Images with keypoint coordinates:
_ _ _ _ _ _ _
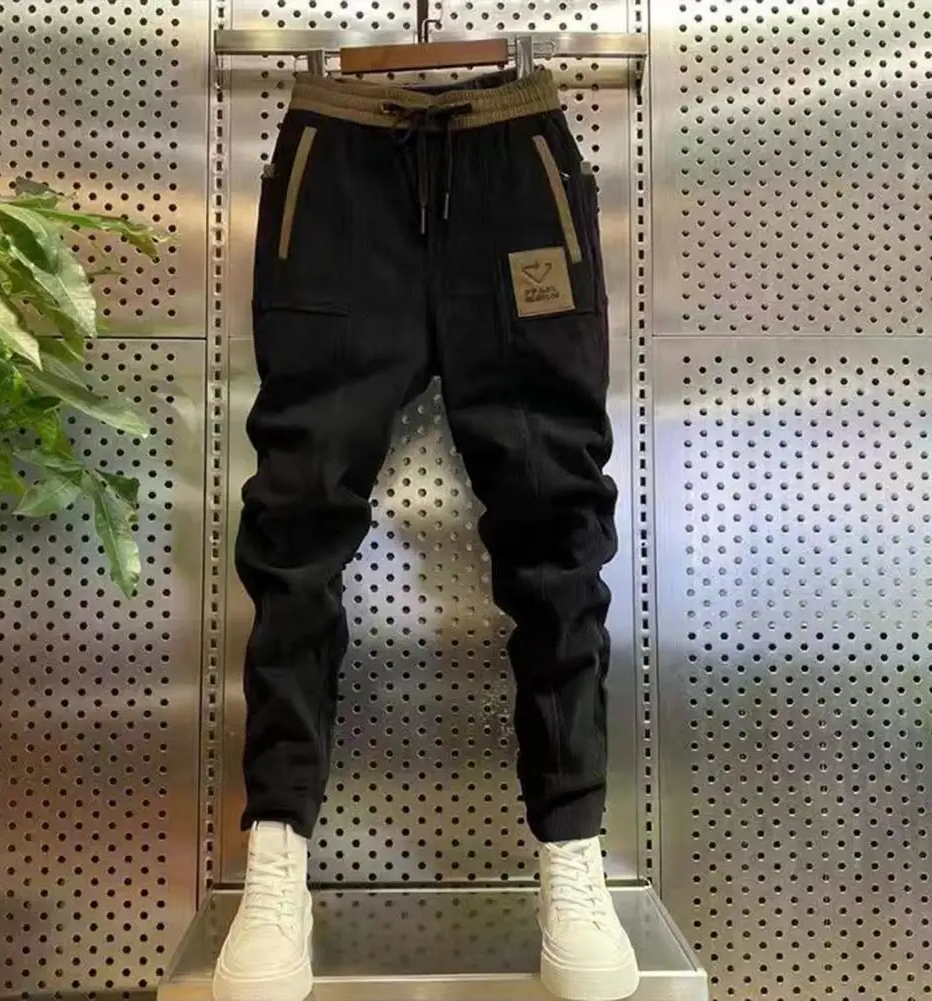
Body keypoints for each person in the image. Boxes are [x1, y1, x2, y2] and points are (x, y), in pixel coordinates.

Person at [213, 66, 639, 1001]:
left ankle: (571, 851)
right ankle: (277, 854)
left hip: (516, 176)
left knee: (557, 522)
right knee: (295, 522)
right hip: (336, 179)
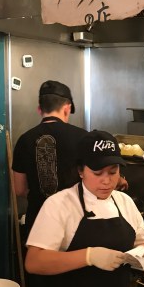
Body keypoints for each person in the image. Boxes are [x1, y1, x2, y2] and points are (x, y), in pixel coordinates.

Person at [24, 130, 144, 287]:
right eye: (98, 173)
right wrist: (89, 256)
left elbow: (143, 243)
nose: (106, 181)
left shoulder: (125, 202)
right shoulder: (60, 204)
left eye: (113, 172)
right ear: (80, 171)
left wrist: (141, 254)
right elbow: (34, 262)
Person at [12, 80, 88, 239]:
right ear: (67, 108)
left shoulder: (24, 139)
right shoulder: (83, 137)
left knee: (39, 256)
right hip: (76, 219)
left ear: (39, 109)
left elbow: (19, 189)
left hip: (38, 219)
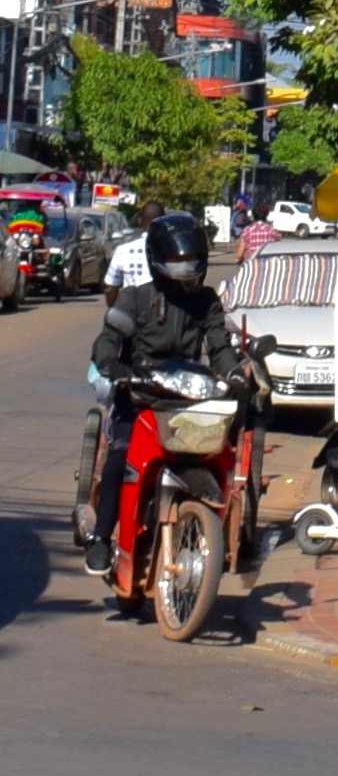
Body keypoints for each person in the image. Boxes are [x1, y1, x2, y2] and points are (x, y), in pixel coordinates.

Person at [84, 211, 237, 577]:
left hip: (186, 400)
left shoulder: (207, 301)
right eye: (176, 261)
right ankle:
_ _ _ _ _ _ _
• Exercise goal
A faithful copy of the data above is wanted, with every image left out.

• Answer to this task
Body keypoints for each person in the image. Boxes are [x1, y1, x2, y2] and points are (x, y), in pixel coordinates.

Person at [213, 66, 639, 1001]:
left ankle: (571, 851)
right ankle: (277, 854)
left hip: (516, 176)
left knee: (557, 522)
right knee: (295, 522)
right hip: (336, 179)
Body keypoints for each person in the image. Boxes are [x1, y1, x2, y2] and points are (x, y), in pixel coordinates.

Person at [24, 130, 144, 287]:
right eye: (98, 173)
right wrist: (89, 256)
left elbow: (143, 243)
nose: (106, 181)
left shoulder: (125, 202)
right shoulder: (60, 204)
left eye: (113, 172)
right ear: (80, 171)
left wrist: (141, 254)
right elbow: (34, 262)
Person at [12, 80, 88, 239]:
right ear: (67, 108)
left shoulder: (24, 139)
right shoulder: (83, 137)
left knee: (39, 256)
right hip: (76, 219)
left ear: (39, 109)
left elbow: (19, 189)
left hip: (38, 219)
Body keypoints for each person in the image. Boxes are [x1, y1, x2, y2] and points are (x, y), in pixel coordinates.

Person at [84, 211, 237, 577]:
left hip: (186, 400)
left shoulder: (207, 301)
right eye: (176, 261)
right ankle:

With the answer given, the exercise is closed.